David Ouyang, Bryan He, Amirata Ghorbani, Matt P Lungren, Euan A Ashley, David H Liang, James Y Zou
NeurIPS ML4H Workshop
Machine learning analysis of biomedical images has seen significant recent advances. In contrast, there has been much less work on medical videos, despite the fact that videos are routinely used in many clinical settings. A major bottleneck for this is the the lack of openly available and well annotated medical video data. Computer vision has benefited greatly from many open databases which allow for collaboration, comparison, and creation of medical task specific architectures. We present the EchoNet-Dynamic Dataset of 10,036 echocardiography videos, spanning the range of typical echocardiography lab imaging conditions, with corresponding labeled measurements including ejection fraction, left ventricular volume at end-systole and end-diastole, and human expert tracings of the left ventricle as an aid in studying automated approaches to evaluate cardiac function.
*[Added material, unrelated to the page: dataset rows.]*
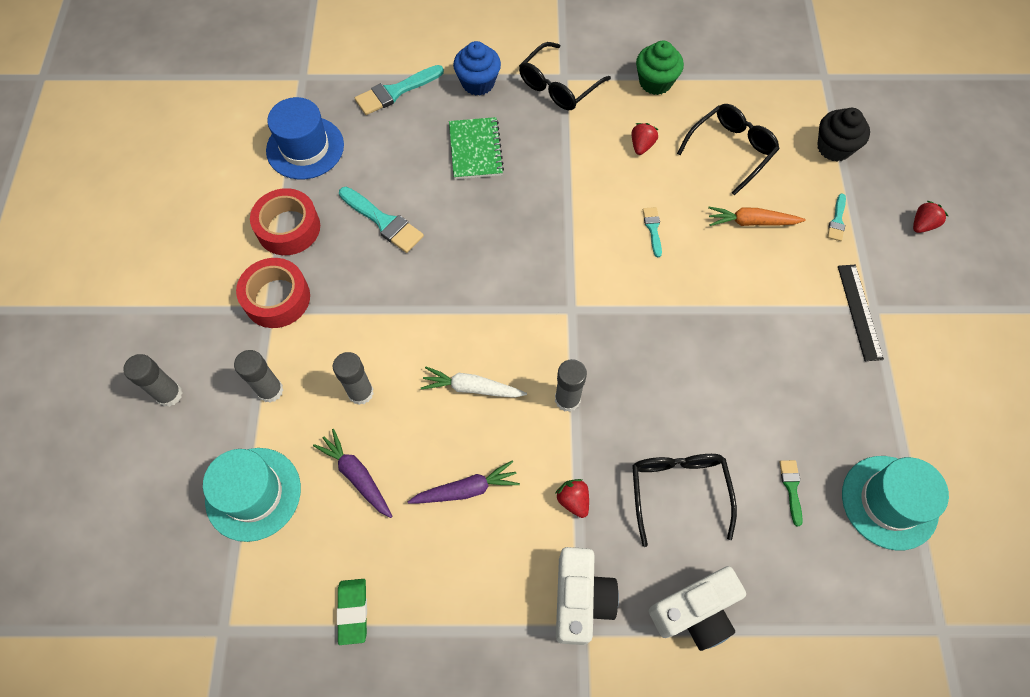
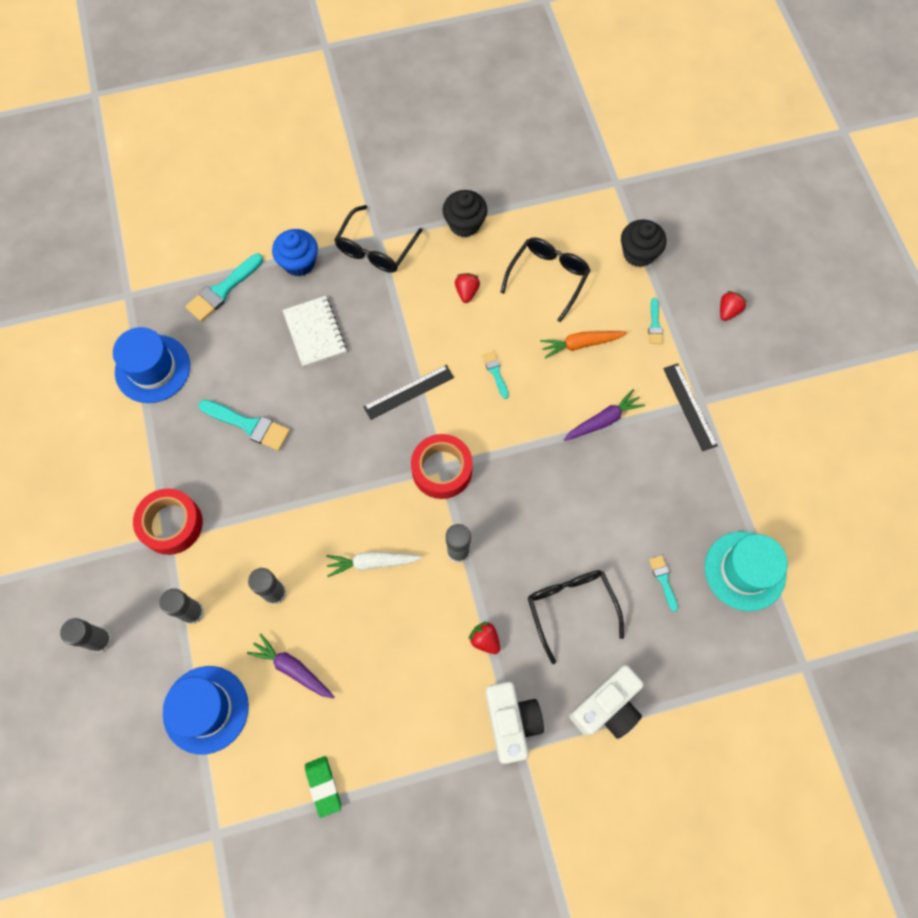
camera: 15 degrees left, 5 degrees up
(253, 494) = (206, 709): turquoise hat -> blue hat
(288, 228) = (161, 453): red tape -> red tape (442, 470)
(466, 489) = (391, 655): purple carrot -> purple carrot (603, 420)
(475, 150) = (315, 332): green notebook -> white notebook
(556, 227) = (408, 392): none -> black ruler
(655, 82) = (464, 224): green cupcake -> black cupcake
(791, 488) = (663, 580): green brush -> turquoise brush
We additionally present the performance of three 3D convolutional architectures for video classification used to assess ejection fraction to near-expert human performance and as a benchmark for further collaboration, comparison, and creation of task-specific architectures. To the best of our knowledge, this is the largest labeled medical video dataset made available publicly to researchers and medical professionals and first public report of video-based 3D convolutional architectures to assess cardiac function.